» Study text

-------

Binaural streaming by frequency-proximity was investigated without subjective listener-feedback by modifying the scale illusion of Deutsch [J. Acoust. Soc. Am. 57, 1156–1160 (1975)] into a detection-task. Nineteen listeners had to detect one deviation within a repeating melody stream, while simultaneously presented with a randomized distractor stream. Every second note in each stream was presented to the opposite ear, requiring binaural streaming to detect the deviant. Listeners performed well in this test but adding interaural delay or timbre-difference let the listeners group by lateralization instead. This confirms the grouping by frequency-proximity. The method could be used to investigate binaural streaming in hearing-impaired patients, where interaural percepts might differ.
In 1975, Deutsch aimed to investigate streaming of dichotically presented melodies and described an auditory percept called the scale illusion (Deutsch, 1975). The illusion was composed of two melody streams at different frequency ranges, one high and one low, out of the components of one musical scale. Both streams ascend and descend in frequency over eight notes. The streams were presented in such a way that every second note from each of the two streams was played to the other ear, in a pattern symmetrical to the middle of the repeating sequence of eight notes. So, when one component of the higher melody was in one ear, a component of the lower melody was in the other ear, and vice versa. The intriguing effect of this stimulation was that listeners did not group the stimuli by ear of input, but instead by frequency range. Most right-handed listeners perceived the higher stream coming from the right and the lower stream coming from the left, whereas only about half of the left-handed listeners did report this percept (“both streams”). A minority of the right-handed listeners and the other half of the left-handed listeners reported to perceive only the higher stream with four tones going up and down, and little or nothing of the lower stream (“single stream”). Deutsch argued that this illusion outlined binaural streaming in which the Gestalt-principle of pitch-proximity overrides the lateralization cues. The illusion is only possible through binaural processing of the stimuli from both ears.

-------

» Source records
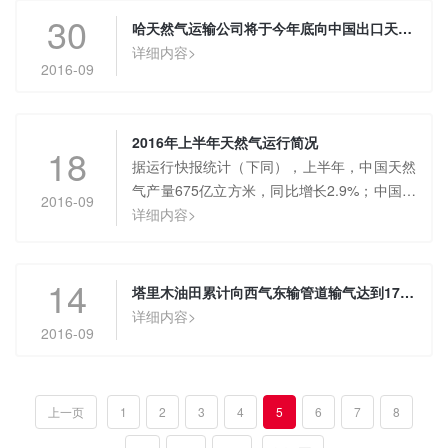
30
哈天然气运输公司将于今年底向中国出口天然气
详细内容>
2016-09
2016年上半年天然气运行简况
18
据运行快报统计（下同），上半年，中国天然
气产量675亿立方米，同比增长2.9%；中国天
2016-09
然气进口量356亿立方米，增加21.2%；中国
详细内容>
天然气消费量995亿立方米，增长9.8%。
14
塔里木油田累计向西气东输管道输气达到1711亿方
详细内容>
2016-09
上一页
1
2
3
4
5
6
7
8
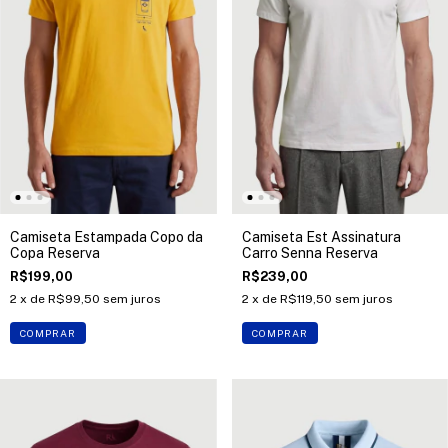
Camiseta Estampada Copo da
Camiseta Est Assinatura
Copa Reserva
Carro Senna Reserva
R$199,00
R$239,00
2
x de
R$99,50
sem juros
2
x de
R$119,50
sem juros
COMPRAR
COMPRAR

-------

» Work task
Answer these questions about the scale illusion text:
1. How many listeners took part in the detection task?
2. Over how many notes do both streams go up and down in frequency in the scale illusion?
3. Where did most right-handed listeners hear the higher stream and the lower stream coming from?

» Output for this exercise
1. Nineteen.
2. Eight.
3. The higher stream from the right and the lower stream from the left.